++++ Data supplied

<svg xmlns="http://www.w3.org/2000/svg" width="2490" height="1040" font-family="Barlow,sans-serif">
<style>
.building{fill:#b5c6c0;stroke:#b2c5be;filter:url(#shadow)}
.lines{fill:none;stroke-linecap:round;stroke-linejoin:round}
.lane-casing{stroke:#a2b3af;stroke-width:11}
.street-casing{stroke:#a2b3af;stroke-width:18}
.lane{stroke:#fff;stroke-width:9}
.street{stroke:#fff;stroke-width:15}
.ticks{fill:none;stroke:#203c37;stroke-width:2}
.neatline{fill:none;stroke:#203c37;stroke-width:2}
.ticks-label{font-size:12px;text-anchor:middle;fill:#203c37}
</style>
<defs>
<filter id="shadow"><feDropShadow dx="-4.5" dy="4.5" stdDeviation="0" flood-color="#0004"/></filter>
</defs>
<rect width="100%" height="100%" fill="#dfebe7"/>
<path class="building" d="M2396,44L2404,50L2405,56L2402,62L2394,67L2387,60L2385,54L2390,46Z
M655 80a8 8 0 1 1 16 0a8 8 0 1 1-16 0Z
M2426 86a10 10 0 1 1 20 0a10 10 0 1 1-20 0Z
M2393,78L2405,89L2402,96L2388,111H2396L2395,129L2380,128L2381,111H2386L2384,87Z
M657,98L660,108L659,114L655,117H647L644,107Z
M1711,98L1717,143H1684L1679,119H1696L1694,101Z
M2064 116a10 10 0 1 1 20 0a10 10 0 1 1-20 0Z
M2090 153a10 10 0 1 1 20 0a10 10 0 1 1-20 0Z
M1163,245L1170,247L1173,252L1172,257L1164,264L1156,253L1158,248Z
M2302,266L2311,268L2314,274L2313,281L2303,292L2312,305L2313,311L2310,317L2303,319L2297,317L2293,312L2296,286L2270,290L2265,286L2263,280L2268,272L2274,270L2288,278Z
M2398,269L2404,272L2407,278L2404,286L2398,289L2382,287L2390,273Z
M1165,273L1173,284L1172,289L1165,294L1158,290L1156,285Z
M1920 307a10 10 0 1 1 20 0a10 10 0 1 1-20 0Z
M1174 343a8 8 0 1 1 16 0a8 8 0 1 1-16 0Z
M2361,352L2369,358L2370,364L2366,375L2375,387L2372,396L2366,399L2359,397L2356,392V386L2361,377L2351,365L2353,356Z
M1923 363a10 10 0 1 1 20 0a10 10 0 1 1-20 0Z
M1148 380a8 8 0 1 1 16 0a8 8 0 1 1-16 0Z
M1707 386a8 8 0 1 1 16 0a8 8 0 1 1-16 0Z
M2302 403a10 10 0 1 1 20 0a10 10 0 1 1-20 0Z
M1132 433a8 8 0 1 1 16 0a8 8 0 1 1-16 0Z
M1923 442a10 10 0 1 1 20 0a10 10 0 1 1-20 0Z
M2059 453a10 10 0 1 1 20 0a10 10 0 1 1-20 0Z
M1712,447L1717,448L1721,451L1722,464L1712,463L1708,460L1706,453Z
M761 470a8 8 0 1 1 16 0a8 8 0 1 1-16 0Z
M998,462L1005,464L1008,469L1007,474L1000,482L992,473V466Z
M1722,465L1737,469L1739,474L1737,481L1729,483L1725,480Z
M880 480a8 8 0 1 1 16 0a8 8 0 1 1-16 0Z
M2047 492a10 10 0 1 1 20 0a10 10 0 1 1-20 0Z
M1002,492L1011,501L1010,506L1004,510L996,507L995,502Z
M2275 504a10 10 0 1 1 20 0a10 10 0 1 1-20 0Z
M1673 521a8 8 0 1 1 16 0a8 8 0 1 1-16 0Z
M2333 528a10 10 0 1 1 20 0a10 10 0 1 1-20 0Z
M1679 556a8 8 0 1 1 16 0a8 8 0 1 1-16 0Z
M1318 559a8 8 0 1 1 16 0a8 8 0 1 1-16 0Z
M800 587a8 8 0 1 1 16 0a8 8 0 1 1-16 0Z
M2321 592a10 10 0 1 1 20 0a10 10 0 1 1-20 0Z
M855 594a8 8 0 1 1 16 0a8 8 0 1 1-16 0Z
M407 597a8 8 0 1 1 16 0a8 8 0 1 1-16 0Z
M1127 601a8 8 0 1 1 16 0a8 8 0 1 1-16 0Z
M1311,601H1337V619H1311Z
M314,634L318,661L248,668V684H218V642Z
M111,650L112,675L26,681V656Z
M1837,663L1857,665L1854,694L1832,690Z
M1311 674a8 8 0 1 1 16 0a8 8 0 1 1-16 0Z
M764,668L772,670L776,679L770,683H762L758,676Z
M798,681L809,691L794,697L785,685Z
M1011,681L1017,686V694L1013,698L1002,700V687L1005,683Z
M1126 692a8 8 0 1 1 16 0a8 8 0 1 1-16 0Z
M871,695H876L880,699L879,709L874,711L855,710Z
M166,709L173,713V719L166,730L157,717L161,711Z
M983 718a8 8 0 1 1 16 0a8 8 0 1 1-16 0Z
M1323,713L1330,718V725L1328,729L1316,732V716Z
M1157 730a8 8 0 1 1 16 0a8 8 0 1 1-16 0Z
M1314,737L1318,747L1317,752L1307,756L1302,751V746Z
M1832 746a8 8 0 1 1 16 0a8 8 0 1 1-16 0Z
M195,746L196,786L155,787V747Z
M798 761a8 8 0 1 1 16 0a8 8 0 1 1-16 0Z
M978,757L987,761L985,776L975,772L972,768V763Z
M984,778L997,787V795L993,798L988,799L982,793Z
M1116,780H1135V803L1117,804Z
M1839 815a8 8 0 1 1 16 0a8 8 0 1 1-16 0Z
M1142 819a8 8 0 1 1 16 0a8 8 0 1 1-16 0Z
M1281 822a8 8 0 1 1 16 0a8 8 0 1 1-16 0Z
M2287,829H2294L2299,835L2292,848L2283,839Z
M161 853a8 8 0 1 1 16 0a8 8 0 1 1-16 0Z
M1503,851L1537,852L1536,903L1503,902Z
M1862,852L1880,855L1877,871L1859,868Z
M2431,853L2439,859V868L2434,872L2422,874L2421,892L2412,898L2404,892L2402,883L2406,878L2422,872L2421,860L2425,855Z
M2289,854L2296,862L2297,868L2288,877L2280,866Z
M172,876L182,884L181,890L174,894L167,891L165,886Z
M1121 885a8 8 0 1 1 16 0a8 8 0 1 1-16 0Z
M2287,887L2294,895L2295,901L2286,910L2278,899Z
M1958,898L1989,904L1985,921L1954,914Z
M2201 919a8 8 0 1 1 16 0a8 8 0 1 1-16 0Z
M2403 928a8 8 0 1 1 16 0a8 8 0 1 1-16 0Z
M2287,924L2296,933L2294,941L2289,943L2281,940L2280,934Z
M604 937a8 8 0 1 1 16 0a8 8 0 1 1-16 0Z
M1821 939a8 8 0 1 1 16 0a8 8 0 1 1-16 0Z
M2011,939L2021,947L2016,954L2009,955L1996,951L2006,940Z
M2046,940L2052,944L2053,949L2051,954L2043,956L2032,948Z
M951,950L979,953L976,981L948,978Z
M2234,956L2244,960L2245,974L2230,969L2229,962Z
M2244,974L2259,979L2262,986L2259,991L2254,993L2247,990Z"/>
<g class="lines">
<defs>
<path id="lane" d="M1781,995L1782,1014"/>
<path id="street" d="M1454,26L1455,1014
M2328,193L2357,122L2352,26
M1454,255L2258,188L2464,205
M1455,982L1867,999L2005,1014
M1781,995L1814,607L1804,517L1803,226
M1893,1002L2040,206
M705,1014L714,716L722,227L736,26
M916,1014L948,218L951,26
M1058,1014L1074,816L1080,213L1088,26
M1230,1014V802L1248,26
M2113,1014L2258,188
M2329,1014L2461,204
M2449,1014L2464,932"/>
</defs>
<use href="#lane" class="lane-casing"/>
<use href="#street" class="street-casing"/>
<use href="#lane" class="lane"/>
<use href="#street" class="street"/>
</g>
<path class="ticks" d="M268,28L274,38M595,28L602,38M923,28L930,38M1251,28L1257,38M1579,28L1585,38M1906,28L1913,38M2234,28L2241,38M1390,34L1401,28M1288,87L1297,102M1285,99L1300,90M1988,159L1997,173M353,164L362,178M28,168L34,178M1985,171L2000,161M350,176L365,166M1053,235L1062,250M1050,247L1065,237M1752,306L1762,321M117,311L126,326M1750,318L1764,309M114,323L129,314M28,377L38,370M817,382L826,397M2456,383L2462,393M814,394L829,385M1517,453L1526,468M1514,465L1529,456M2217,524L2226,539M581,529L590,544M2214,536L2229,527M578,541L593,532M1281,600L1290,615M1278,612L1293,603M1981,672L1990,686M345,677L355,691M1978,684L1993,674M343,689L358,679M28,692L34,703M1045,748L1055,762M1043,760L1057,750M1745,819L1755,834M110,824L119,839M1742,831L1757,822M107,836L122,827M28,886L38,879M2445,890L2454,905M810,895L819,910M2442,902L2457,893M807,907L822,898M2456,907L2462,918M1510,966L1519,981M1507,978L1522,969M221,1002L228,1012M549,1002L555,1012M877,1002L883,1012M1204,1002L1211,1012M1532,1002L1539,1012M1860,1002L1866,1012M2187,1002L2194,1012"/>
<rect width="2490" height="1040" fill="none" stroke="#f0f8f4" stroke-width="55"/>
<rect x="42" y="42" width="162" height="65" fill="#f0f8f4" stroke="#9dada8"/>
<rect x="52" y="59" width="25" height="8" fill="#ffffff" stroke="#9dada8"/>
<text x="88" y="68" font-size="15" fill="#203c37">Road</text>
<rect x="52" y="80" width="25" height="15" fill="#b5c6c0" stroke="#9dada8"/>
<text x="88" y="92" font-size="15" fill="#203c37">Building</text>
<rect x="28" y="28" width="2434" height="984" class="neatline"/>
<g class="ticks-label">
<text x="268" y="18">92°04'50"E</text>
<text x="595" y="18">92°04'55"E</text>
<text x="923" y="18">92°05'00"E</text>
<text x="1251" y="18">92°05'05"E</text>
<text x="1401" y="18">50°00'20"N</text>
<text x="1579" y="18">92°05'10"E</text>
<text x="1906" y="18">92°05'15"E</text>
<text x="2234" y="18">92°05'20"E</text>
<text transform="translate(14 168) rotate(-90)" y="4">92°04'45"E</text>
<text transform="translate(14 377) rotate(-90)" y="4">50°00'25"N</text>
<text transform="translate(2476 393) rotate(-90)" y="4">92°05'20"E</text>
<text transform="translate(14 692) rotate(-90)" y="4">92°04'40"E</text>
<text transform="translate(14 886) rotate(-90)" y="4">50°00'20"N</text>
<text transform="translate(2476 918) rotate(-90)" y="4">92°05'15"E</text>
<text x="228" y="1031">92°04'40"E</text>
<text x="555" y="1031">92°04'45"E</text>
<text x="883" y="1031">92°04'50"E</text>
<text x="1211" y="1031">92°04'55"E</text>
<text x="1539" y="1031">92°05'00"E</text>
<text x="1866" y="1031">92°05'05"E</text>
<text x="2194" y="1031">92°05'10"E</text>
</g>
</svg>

++++++++

### Aim of the exercise
Lines with "shadow" in them are what the answer must contain; copy each from the records above.

### Worked solution
.building{fill:#b5c6c0;stroke:#b2c5be;filter:url(#shadow)}
<filter id="shadow"><feDropShadow dx="-4.5" dy="4.5" stdDeviation="0" flood-color="#0004"/></filter>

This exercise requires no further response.